Online supplemental material
Two videos illustrating NIH3T3 cell migration defects after dynein inhibition. Video 1 shows cell migration after overexpression of GFP-dynamitin, and Video 2 shows cell migration after injection with antidynein antibody. Two additional figures are also provided. Fig. S1 shows the distribution of dynein relative to membrane ruffles, as well as the quantification of dynein enrichment at the leading edge. Fig. S2 shows that dynein is enriched at the leading edge using TIRF microscopy, as well as the normal distribution of the Golgi apparatus after injection of antidynein antibodies.

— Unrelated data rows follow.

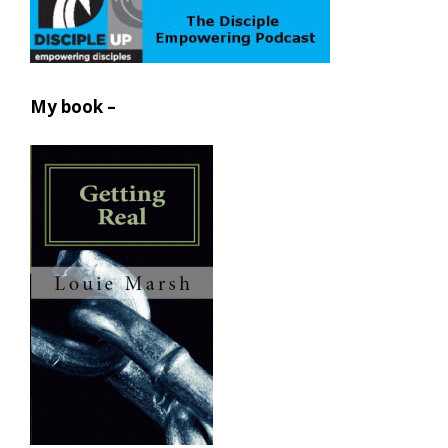
My book –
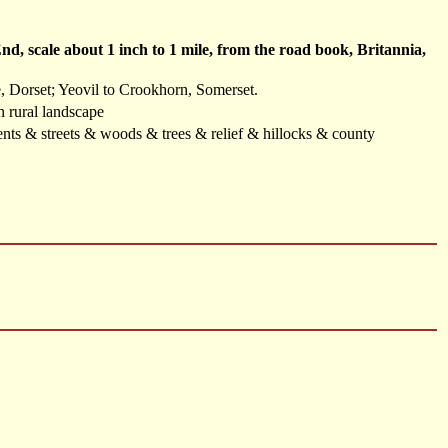
, scale about 1 inch to 1 mile, from the road book, Britannia,
, Dorset; Yeovil to Crookhorn, Somerset.
in rural landscape
ents & streets & woods & trees & relief & hillocks & county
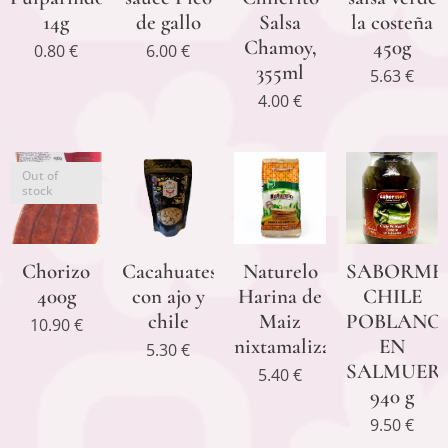
14g
de gallo
Salsa
la costeña
Chamoy,
450g
0.80
€
6.00
€
355ml
5.63
€
4.00
€
Out of
stock
Chorizo
Cacahuates
Naturelo
SABORME
400g
con ajo y
Harina de
CHILE
chile
Maiz
POBLANO
10.90
€
nixtamalizado
EN
5.30
€
SALMUER
5.40
€
940 g
9.50
€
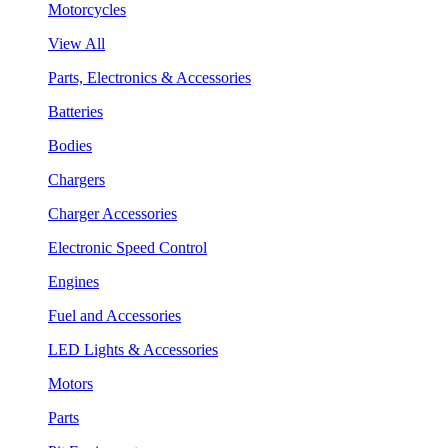
Motorcycles
View All
Parts, Electronics & Accessories
Batteries
Bodies
Chargers
Charger Accessories
Electronic Speed Control
Engines
Fuel and Accessories
LED Lights & Accessories
Motors
Parts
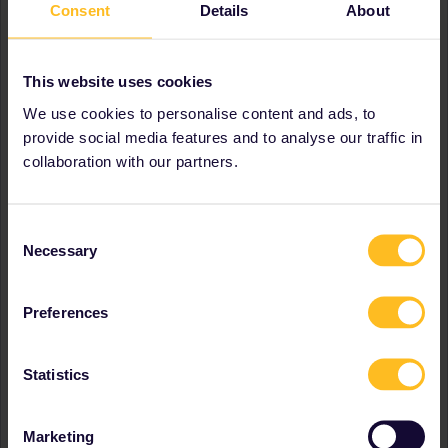
Consent
Details
About
Czech Republic
Denmark
Estonia
This website uses cookies
France
Germany
We use cookies to personalise content and ads, to
Greece
provide social media features and to analyse our traffic in
Hungary
collaboration with our partners.
Ireland
Italy
Latvia
Lithuania
Consent
Necessary
Luxembourg
Selection
Netherlands
Poland
Preferences
Portugal
Romania
Serbia
Statistics
Slovakia
Slovenia
Spain
Marketing
Switzerland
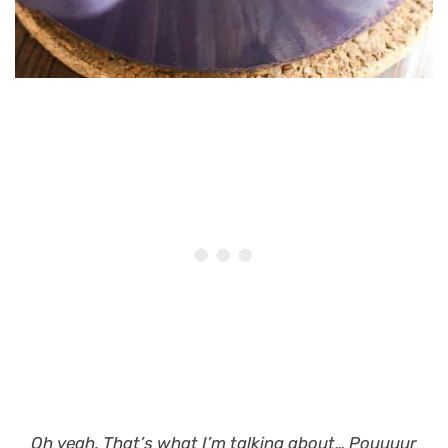
Oh yeah. That’s what I’m talking about…
Pouuuur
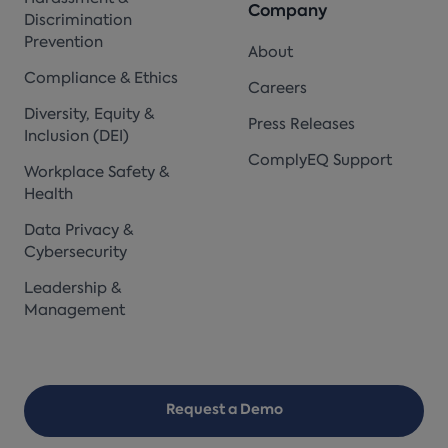
Company
Discrimination
Prevention
About
Compliance & Ethics
Careers
Diversity, Equity &
Press Releases
Inclusion (DEI)
ComplyEQ Support
Workplace Safety &
Health
Data Privacy &
Cybersecurity
Leadership &
Management
Request a Demo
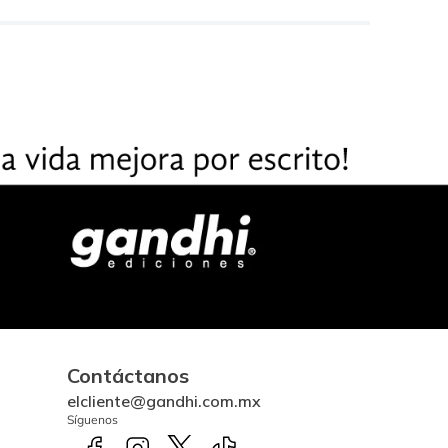
Contáctanos
elcliente@gandhi.com.mx
Síguenos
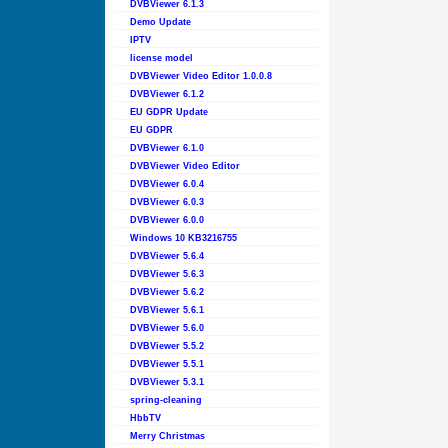
DVBViewer 6.1.3
Demo Update
IPTV
license model
DVBViewer Video Editor 1.0.0.8
DVBViewer 6.1.2
EU GDPR Update
EU GDPR
DVBViewer 6.1.0
DVBViewer Video Editor
DVBViewer 6.0.4
DVBViewer 6.0.3
DVBViewer 6.0.0
Windows 10 KB3216755
DVBViewer 5.6.4
DVBViewer 5.6.3
DVBViewer 5.6.2
DVBViewer 5.6.1
DVBViewer 5.6.0
DVBViewer 5.5.2
DVBViewer 5.5.1
DVBViewer 5.3.1
spring-cleaning
HbbTV
Merry Christmas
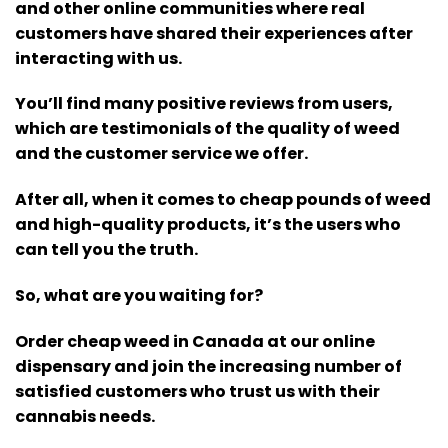
and other online communities where real
customers have shared their experiences after
interacting with us.
You’ll find many positive reviews from users,
which are testimonials of the quality of weed
and the customer service we offer.
After all, when it comes to cheap pounds of weed
and high-quality products, it’s the users who
can tell you the truth.
So, what are you waiting for?
Order cheap weed in Canada at our online
dispensary and join the increasing number of
satisfied customers who trust us with their
cannabis needs.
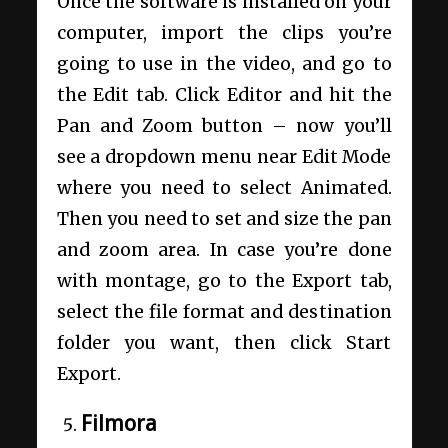
Once the software is installed on your
computer, import the clips you’re
going to use in the video, and go to
the Edit tab. Click Editor and hit the
Pan and Zoom button – now you’ll
see a dropdown menu near Edit Mode
where you need to select Animated.
Then you need to set and size the pan
and zoom area. In case you’re done
with montage, go to the Export tab,
select the file format and destination
folder you want, then click Start
Export.
Filmora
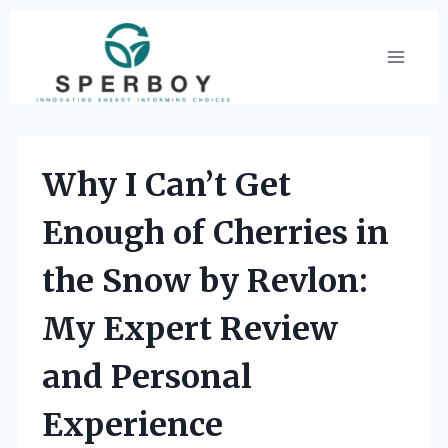
Skip
to
content
Why I Can’t Get
Enough of Cherries in
the Snow by Revlon:
My Expert Review
and Personal
Experience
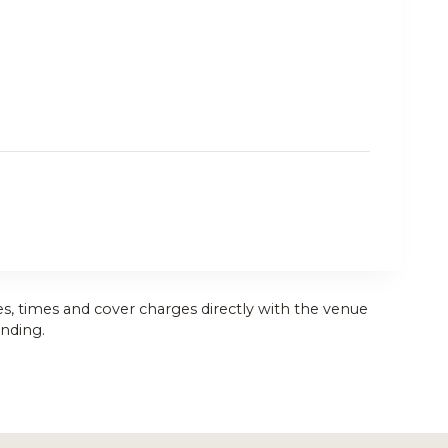
es, times and cover charges directly with the venue
nding.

We thank Drs. Orly Reiner, David Meyer, and George Bloom for antibody reagents; Yu Chen, Anna Kalinovsky, and Célia Clouet for technical contributions; and Dr. Jan De Mey for the use of microscopy equipment in the later stages of this project.
This work was supported by grants to R.B. Vallee (NIH GM47434 and HD61982, and a March of Dimes Birth Defects Foundation grant); to G.G. Gundersen (NIH GM62939); and to D.L. Dujardin (Human Frontiers Science Program Fellowship).
Abbreviations used in this paper: LPA, lysophosphatidic acid; TIRF, total internal reflection fluorescence microscopy.